Rao telah merinci setiap reaksi mendasar yang terjadi dalam proses ini. Selain berfokus pada antarmuka elektroda-elektrolit yang terlibat, dia mengembangkan katalis generasi berikutnya untuk mendorong reaksi ini.

“Pekerjaan ini berada di ambang pemahaman mendasar tentang situs aktif yang mengkatalisasi pemisahan air untuk bahan bakar berbasis hidrogen dari matahari dan angin untuk mendekarbonisasi transportasi dan industri,” tambah Shao-Horn.

Mengamankan masa depan yang berkelanjutan

Sementara beralih dari jaringan yang ditenagai terutama oleh bahan bakar fosil ke jaringan yang ditenagai oleh energi terbarukan tampak seperti tugas yang sangat berat, ada perkembangan yang menjanjikan dalam dekade terakhir. Sebuah laporan yang dirilis sebelum KTT Aksi Iklim Global PBB pada bulan September menunjukkan bahwa, berkat investasi $2,6 triliun, konversi energi terbarukan telah meningkat empat kali lipat sejak 2010.
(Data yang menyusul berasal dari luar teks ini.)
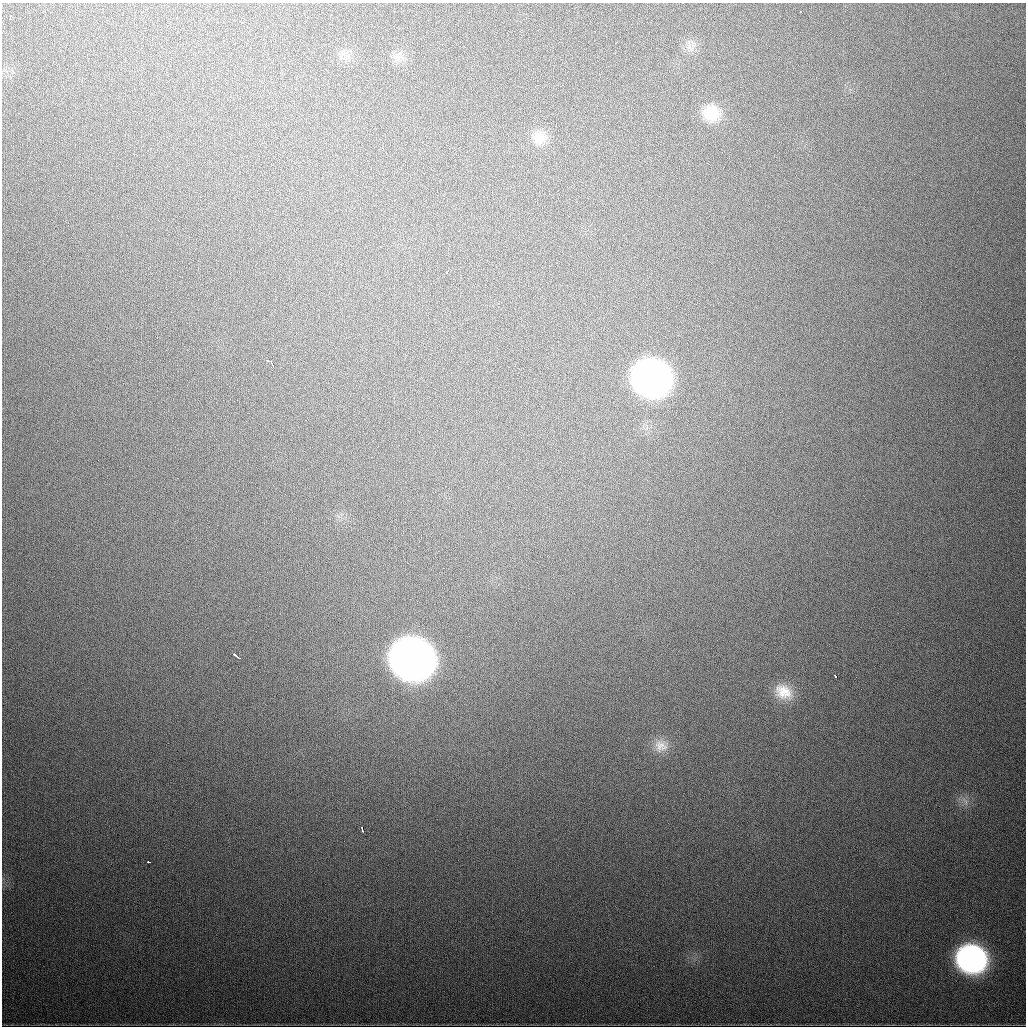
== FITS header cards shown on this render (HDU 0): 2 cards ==
NAXIS1  =                 1024
NAXIS2  =                 1024

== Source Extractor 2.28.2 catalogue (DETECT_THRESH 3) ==
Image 1024 x 1024 px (HDU 0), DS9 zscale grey, 1 PNG px = 1 image px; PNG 1028 x 1028 px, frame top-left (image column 1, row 1024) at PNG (2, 3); no overlay
Background 549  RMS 18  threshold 54.6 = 3 sigma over >= 5 px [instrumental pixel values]
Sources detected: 20; all 20 listed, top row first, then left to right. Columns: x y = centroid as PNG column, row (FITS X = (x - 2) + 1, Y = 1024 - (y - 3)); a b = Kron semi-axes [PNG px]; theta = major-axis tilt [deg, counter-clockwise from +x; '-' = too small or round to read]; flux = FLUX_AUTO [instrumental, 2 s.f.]
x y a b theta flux
801 12 3 2 - 2.6e+03
10 17 4 2 - 1.9e+03
689 45 11 4 77 4.5e+03
343 55 7 4 -18 4.2e+03
711 113 21 19 -14 3.4e+04
539 137 19 18 - 2.1e+04
447 271 4 2 - 3.3e+03
270 361 6 3 -23 3.2e+03
273 365 5 2 - 2.5e+03
651 378 24 22 -22 1.0e+06
306 420 2 2 - 1.5e+03
236 656 9 2 -37 5.7e+03
411 659 25 23 -21 2.3e+06
835 676 4 3 - 1.3e+04
783 692 26 19 -28 3.3e+04
661 746 18 16 -18 1.7e+04
965 801 13 4 -58 4.5e+03
362 828 5 3 - 9.3e+03
148 862 3 3 - 4.8e+03
971 959 22 20 -19 3.9e+05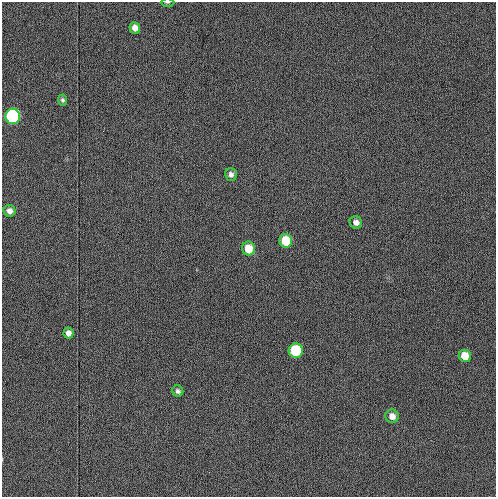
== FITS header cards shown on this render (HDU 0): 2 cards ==
NAXIS1  =                  494
NAXIS2  =                  495

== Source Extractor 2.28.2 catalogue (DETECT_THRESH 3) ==
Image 494 x 495 px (HDU 0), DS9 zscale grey, 1 PNG px = 1 image px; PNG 498 x 499 px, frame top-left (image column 1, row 495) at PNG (2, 2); each listed source drawn as its Kron ellipse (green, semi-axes under 4 px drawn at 4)
Background 1010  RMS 15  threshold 43.7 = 3 sigma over >= 5 px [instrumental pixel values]
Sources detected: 14; all 14 listed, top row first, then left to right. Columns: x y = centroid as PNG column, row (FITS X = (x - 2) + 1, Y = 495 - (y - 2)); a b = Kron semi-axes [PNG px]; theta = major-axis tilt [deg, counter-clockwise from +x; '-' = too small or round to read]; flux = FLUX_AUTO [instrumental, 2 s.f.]
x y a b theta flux
167 2 7 3 0 1200
135 28 6 5 - 6600
62 100 5 4 - 2200
13 116 7 7 - 170000
231 174 6 6 - 3900
10 211 6 5 - 5600
356 222 6 6 - 5500
286 241 6 6 - 29000
248 249 7 6 - 19000
68 333 5 5 - 5600
296 351 7 7 - 59000
465 356 6 6 - 17000
178 391 5 5 - 2900
392 416 7 6 - 7000
At the frame edge (FLAGS 8, measured only in part): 1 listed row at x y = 167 2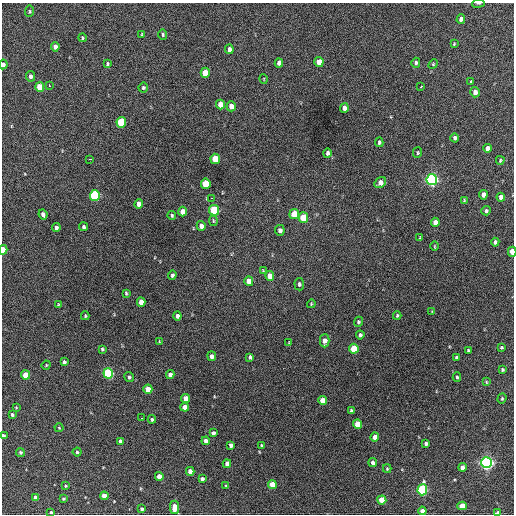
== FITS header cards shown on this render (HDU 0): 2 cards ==
NAXIS1  =                  512 / Axis length
NAXIS2  =                  512 / Axis length

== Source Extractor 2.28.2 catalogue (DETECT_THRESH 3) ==
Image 512 x 512 px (HDU 0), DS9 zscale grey, 1 PNG px = 1 image px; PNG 516 x 516 px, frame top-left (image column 1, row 512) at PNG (2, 3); each listed source drawn as its Kron ellipse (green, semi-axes under 4 px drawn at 4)
Background 402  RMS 20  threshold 58.6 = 3 sigma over >= 5 px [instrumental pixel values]
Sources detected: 141; all 141 listed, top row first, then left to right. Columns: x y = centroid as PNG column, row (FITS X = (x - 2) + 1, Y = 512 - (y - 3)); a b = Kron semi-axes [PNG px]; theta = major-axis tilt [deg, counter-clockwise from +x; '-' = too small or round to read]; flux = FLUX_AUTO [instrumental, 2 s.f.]
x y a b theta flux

Dalam sebuah pernyataan setelah rilis laporan tersebut, Inger Andersen, direktur eksekutif Program Lingkungan PBB, menekankan korelasi antara berinvestasi dalam energi terbarukan dan mengamankan masa depan yang berkelanjutan bagi umat manusia. “Jelas bahwa kita perlu mempercepat langkah peralihan global ke energi terbarukan jika kita ingin memenuhi tujuan iklim dan pembangunan internasional,” kata Andersen.

Tidak ada teknologi konversi atau penyimpanan tunggal yang akan bertanggung jawab atas peralihan dari bahan bakar fosil ke energi terbarukan. Ini akan membutuhkan permadani solusi pelengkap dari para peneliti baik di sini di MIT dan di seluruh dunia.